B is an anagram of A means B is made by randomizing the order of the elements in A.
We want to find an index mapping P, from A to B.
A mapping P[i] = j means the ith element in A appears in B at index j.
These lists A and B may contain duplicates. If there are multiple answers, output any of them.
- Note:
1. A, B have equal lengths in range [1, 100].
2. A[i], B[i] are integers in range [0, 10^5].
- Examples:
For example, given
A = [12, 28, 46, 32, 50]
B = [50, 12, 32, 46, 28]
We should return
[1, 4, 3, 2, 0]
as P[0] = 1 because the 0th element of A appears at B[1], and P[1] = 4 because the 1st element of A appears at B[4], and so on.
- Analysis:
Use a hash map to store <value, index> of array B.

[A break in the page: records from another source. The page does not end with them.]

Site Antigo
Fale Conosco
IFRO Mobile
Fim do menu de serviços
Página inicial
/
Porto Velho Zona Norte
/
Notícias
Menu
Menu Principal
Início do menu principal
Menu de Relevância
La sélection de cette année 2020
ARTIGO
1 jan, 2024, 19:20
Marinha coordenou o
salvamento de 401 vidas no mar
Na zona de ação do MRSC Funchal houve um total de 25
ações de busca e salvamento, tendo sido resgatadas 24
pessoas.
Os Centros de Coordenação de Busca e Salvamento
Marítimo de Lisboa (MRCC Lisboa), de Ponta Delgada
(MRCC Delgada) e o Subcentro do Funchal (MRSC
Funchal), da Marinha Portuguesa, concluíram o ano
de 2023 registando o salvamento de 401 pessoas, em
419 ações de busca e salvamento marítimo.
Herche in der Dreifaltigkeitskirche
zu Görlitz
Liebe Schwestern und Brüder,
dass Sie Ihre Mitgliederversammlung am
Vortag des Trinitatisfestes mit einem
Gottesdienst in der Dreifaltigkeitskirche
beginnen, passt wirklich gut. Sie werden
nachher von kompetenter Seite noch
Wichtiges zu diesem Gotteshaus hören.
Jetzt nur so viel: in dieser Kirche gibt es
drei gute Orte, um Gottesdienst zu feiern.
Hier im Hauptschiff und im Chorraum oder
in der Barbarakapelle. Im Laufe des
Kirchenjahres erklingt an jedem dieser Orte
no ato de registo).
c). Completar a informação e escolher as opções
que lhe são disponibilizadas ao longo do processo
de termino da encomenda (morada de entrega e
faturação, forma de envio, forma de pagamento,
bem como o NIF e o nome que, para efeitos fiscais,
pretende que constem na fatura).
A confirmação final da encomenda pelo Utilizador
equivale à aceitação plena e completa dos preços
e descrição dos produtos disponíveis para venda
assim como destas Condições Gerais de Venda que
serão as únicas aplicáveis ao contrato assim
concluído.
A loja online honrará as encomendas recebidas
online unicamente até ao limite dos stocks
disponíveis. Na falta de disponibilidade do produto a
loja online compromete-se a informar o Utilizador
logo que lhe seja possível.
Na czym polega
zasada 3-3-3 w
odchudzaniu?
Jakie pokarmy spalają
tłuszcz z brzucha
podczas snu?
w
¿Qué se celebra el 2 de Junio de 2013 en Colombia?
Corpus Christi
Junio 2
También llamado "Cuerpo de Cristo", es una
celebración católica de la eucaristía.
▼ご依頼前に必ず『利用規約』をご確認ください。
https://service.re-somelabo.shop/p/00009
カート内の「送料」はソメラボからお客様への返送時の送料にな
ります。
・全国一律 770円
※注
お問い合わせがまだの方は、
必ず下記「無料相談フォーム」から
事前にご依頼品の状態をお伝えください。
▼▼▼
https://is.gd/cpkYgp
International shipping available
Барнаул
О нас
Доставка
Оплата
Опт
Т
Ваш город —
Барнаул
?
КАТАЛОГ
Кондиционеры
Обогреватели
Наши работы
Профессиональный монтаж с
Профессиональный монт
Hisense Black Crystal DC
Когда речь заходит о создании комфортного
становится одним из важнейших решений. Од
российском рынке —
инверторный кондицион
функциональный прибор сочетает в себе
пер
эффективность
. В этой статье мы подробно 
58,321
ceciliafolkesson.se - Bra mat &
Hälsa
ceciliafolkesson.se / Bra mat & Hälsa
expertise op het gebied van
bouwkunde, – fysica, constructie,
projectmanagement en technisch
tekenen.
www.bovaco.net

Then, use value in A to get index in the hash map.
- Code - Java:
class Solution {
public int[] anagramMappings(int[] A, int[] B) {
int len = A.length;
int[] result = new int[len];
Map<Integer, Integer> map = new HashMap<Integer, Integer>();
for (int i = 0; i < len; i++) {
map.put(B[i], i);
}
for (int i = 0; i < len; i++) {
result[i] = map.get(A[i]);
}
return result;
}
}
- Code - C++:
class Solution {
public:
vector<int> anagramMappings(vector<int>& A, vector<int>& B) {
map<int, int> index;
int size = B.size();
for (int i = 0; i < size; i++) {
index.insert(pair<int, int>(B[i], i));
}
vector<int> result;
for (int i = 0; i < size; i++) {
result.push_back(index[A[i]]);
}
return result;
}
};
- Code - Python:
class Solution(object):
def anagramMappings(self, A, B):
"""
:type A: List[int]
:type B: List[int]
:rtype: List[int]
"""
index = {}
BSize = len(B)
for i in range(BSize):
index[B[i]] = i
result = []
for value in A:
result.append(index[value])
return result
Time Complexity: O(N), N is the length of array B
Space Complexity: O(N), N is the length of array B